A Fate Worse than Death
I used to hear all the time that, when polled, the average American had two greatest fears. The first was public speaking and the second was death. I used to feel the same way when I was a kid. I would rather be dead than speak in public.
Occasionally in elementary school, the teacher would ask a question to the whole class and then go around the room and have each student answer. I would tremble in fear, dreading the moment when it would be my turn to say something in front of the whole class, even if it only required a one word answer. Five minutes would stretch into an eternity. As my turn drew closer, my heart would beat faster, my palms would start to sweat, my hands would shake. I couldn’t even listen to what was being said because I had to formulate my answer over and over in my head so I wouldn’t mess it up.
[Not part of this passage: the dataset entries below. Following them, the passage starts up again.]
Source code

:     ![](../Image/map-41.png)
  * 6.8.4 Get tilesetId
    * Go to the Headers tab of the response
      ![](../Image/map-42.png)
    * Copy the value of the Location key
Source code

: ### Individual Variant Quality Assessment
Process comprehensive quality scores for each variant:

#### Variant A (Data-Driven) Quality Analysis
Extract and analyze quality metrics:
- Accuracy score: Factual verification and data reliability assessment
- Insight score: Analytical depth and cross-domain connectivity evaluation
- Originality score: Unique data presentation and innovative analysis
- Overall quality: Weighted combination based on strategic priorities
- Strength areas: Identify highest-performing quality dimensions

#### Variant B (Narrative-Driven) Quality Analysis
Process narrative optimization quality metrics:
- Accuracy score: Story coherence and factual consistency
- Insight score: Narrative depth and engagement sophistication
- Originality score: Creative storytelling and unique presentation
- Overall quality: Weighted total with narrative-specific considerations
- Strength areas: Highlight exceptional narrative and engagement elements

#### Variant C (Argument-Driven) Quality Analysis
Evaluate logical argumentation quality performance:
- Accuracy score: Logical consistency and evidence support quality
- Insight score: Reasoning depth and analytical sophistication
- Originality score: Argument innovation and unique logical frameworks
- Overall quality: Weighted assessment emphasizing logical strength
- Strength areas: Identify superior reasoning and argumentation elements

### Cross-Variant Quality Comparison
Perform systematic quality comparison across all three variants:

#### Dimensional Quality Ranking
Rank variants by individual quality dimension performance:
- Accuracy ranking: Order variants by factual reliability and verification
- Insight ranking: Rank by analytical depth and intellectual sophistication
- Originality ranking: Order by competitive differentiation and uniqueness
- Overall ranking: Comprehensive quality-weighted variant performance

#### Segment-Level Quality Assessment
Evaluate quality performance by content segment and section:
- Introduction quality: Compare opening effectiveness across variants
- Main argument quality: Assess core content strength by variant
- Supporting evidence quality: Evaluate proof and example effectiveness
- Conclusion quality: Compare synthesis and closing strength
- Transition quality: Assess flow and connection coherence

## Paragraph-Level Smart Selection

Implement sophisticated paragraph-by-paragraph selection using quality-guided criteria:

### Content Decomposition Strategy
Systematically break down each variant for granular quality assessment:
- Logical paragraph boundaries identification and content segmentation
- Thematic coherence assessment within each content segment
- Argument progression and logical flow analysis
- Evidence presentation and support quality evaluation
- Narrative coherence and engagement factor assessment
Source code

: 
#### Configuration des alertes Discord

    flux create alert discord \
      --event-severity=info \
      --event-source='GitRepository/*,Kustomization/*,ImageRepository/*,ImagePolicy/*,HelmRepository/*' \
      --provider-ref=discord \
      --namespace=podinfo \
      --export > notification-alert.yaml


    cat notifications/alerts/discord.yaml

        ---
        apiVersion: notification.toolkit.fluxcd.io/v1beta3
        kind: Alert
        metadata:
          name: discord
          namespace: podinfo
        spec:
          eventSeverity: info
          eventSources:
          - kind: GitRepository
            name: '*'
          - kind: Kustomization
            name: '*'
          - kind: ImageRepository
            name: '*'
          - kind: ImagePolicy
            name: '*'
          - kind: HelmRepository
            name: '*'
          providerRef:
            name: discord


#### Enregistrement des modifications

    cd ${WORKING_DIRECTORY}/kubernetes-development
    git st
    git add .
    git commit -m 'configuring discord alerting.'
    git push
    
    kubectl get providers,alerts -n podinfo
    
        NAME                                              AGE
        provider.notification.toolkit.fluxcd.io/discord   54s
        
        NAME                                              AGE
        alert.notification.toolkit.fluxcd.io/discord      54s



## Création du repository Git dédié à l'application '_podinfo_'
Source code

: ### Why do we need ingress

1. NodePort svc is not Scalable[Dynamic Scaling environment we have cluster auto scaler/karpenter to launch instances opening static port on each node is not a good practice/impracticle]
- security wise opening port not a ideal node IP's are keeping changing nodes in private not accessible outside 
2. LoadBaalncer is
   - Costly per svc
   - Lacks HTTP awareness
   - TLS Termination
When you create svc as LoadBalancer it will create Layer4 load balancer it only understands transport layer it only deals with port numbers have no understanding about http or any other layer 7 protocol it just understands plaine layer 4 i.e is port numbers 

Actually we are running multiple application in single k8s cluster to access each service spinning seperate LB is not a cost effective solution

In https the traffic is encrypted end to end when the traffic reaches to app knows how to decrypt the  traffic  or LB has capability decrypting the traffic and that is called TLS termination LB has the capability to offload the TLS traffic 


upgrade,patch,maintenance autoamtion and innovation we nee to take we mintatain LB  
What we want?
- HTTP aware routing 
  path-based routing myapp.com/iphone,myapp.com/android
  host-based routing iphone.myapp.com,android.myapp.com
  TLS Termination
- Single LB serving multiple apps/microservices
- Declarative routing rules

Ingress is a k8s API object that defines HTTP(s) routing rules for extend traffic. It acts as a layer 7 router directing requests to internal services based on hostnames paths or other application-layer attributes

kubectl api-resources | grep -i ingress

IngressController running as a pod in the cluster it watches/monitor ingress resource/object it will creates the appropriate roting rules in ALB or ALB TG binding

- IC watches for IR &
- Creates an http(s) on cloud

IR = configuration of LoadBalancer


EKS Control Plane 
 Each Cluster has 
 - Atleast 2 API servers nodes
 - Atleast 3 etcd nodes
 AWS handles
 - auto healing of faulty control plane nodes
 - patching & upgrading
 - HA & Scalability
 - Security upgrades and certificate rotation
Every inch of me was rigid, awaiting the dreaded moment I would have to say something in front of every person in the class. When it was finally my turn, I would inevitably say it too softly and the teacher would make me repeat it louder.
Fortunately, as I’ve grown up I have somewhat overcome my fear of public speaking, but not completely. I still get nervous. My heart still beats faster and faster as my time to speak approaches. I will never be a stand up comedian or one of those motivational NFL speakers, but at least I don’t have a nervous breakdown when I stand up to speak. That is an accomplishment for me.